On January 12, 2015, certain creditors of CEOC (the “Petitioning Creditors”) commenced the Involuntary Proceeding in the Delaware Bankruptcy Court. Three days later, CEOC and approximately 180 affiliates initiated voluntary chapter 11 proceedings in the Illinois Court. Shortly thereafter, pursuant to section 105(a) of the Bankruptcy Code and Bankruptcy Rule 1014(b), Judge Gross issued an order staying CEOC from prosecuting its voluntary proceeding in the Illinois Court except for obtaining certain limited first-day relief. An expedited two-day trial was then scheduled so that Judge Gross, as the court presiding in the district in which the first-filed petition was pending, could determine where the dueling proceedings would proceed.
At the outset of His Honor’s ruling, the Court noted that venue of the CEOC proceedings was proper pursuant to 28 U.S.C. § 1408 in either Delaware (the place of CEOC’s incorporation) or Illinois (the place of incorporation for at least one of CEOC’s debtor-affiliates). And although a debtor’s choice of forum is usually given deference, the analysis did not stop there for the Court, which noted that the Involuntary Proceeding was filed first and a substantial majority of CEOC’s creditors preferred a Delaware venue.
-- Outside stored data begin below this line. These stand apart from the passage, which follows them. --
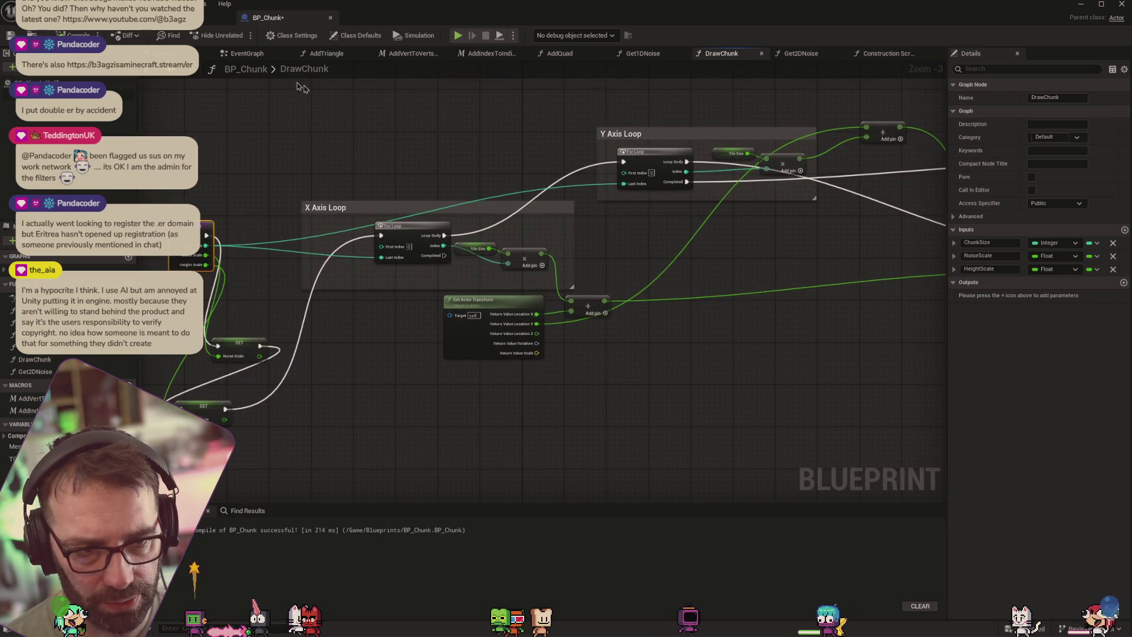
left_click(189, 18)
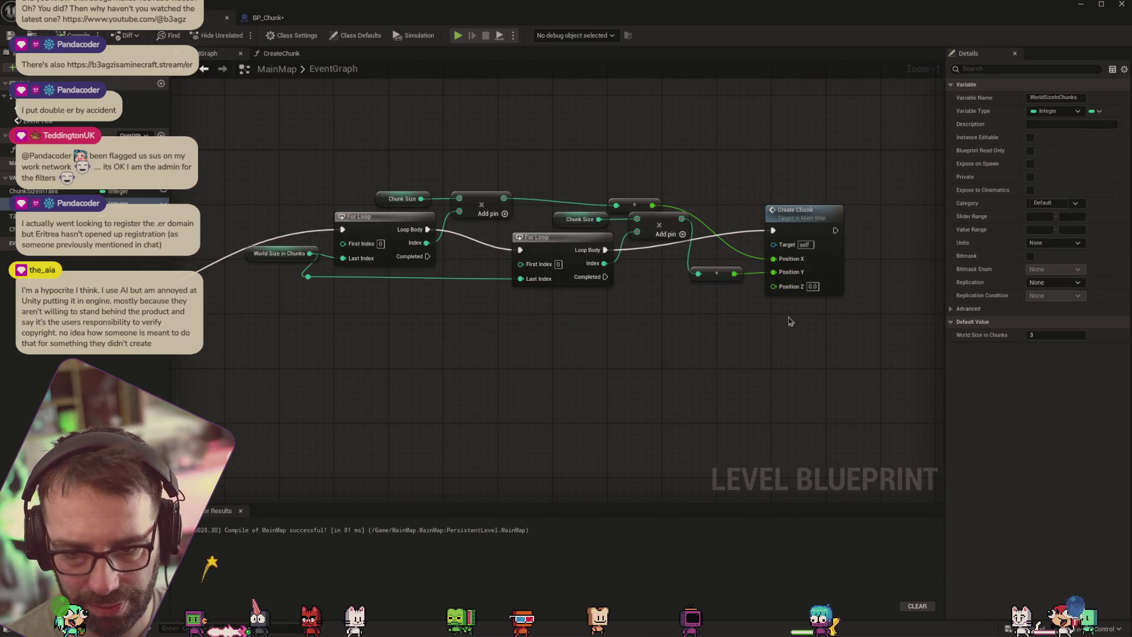
left_click(289, 55)
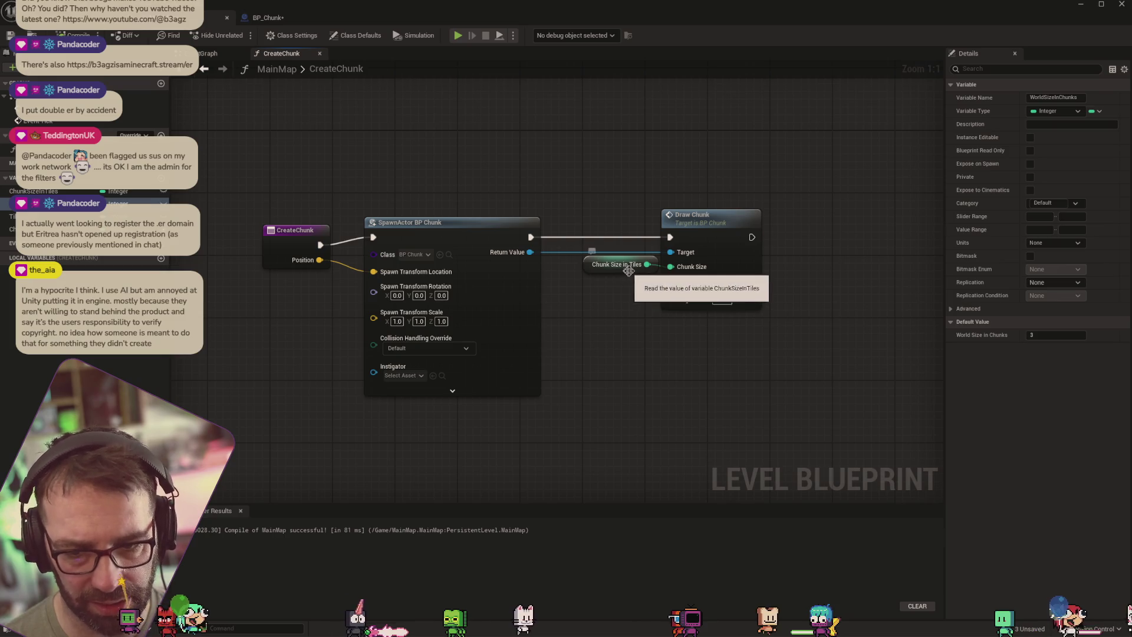
key("ctrl+Tab")
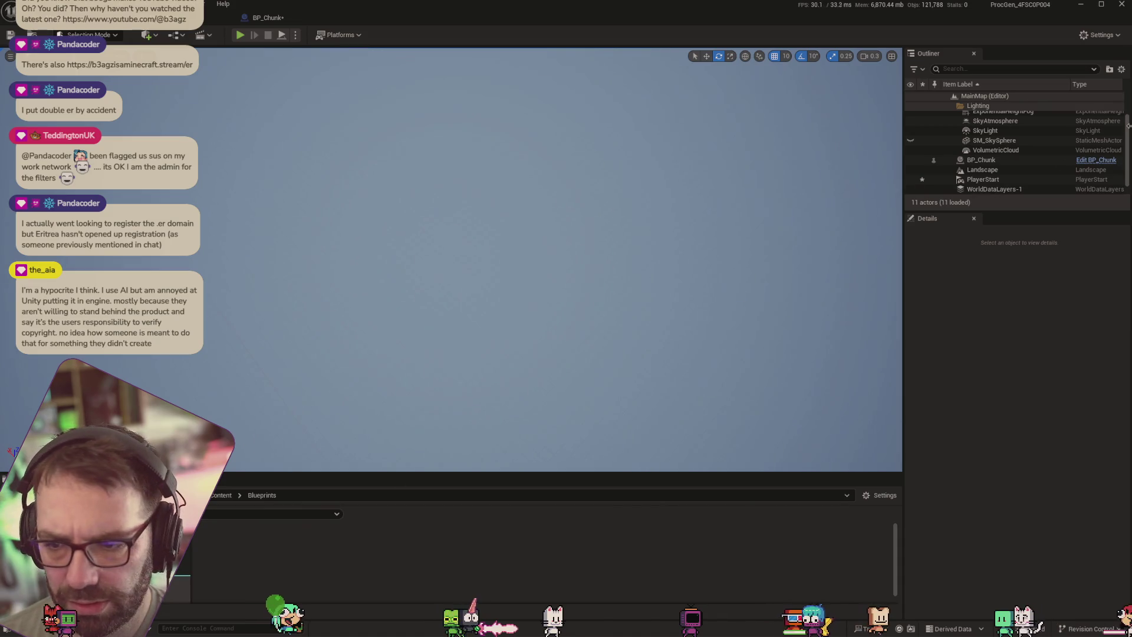
left_click(991, 161)
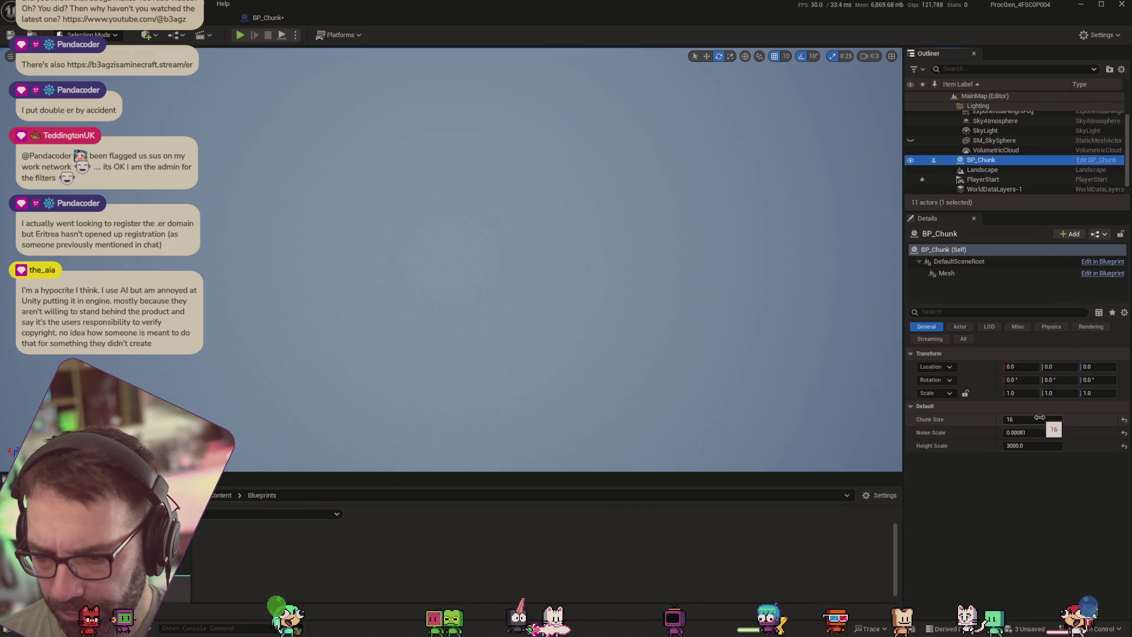
left_click(268, 18)
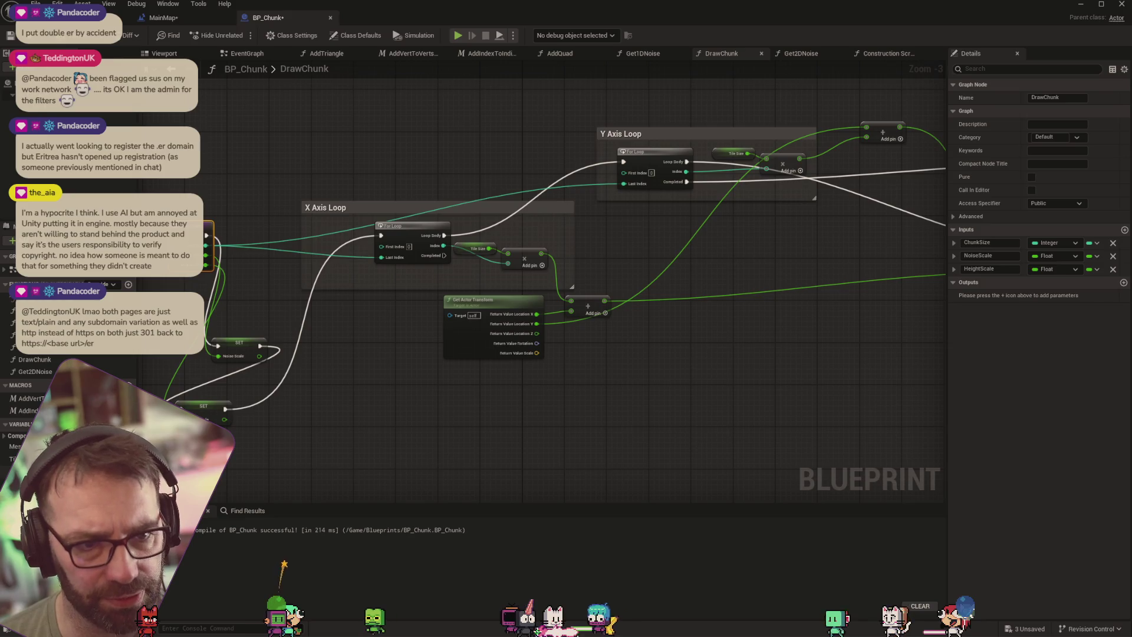
Delete the NoiseScale and HeightScale variables, confirming removal of their in-use nodes
left_click(24, 473)
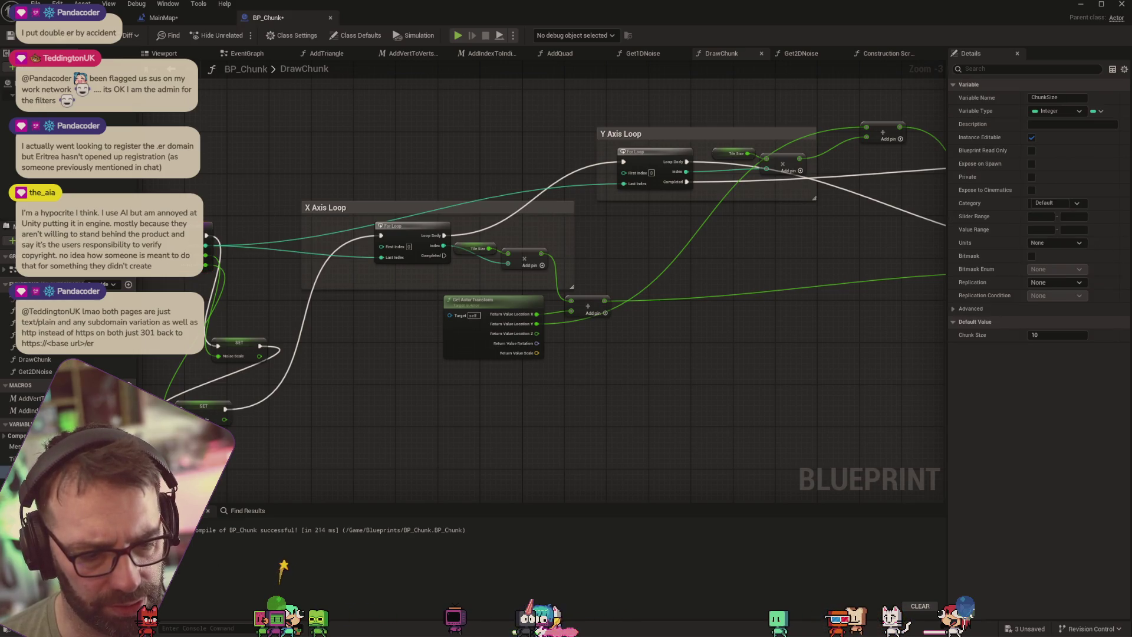
key("Delete")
Accordingly, the Court decided it must consider the interest of justice and the convenience of the parties, two factors set forth in 28 U.S.C. § 1412 and Bankruptcy Rule 1014(b).
Ultimately, the Court determined that the issue did not turn on the convenience of the parties given the realities of the accessible world in which we live and the wide-spread distribution of CEOC’s businesses. Rather, His Honor held that it was the interests of justice that narrowly supported the transfer of the Involuntary Proceeding and the continuance of the voluntary proceeding in the Illinois Court. In sum, the Court did not look favorably on the Petitioning Creditors’ “anticipatory filing” in Delaware and viewed the action as a race to the courthouse not to be rewarded. Although serious allegations of fraud and breaches of fiduciary duties have been alleged against CEOC and its insiders, Judge Gross made it clear that the Illinois Court is equally capable of policing CEOC, controlling the proceedings, and granting any necessary and appropriate relief to aggrieved parties. These factors, coupled with CEOC’s judgment and justification that Illinois would serve as the best venue to reorganize, convinced the Court to provide “just enough deference” to move the proceedings to Illinois.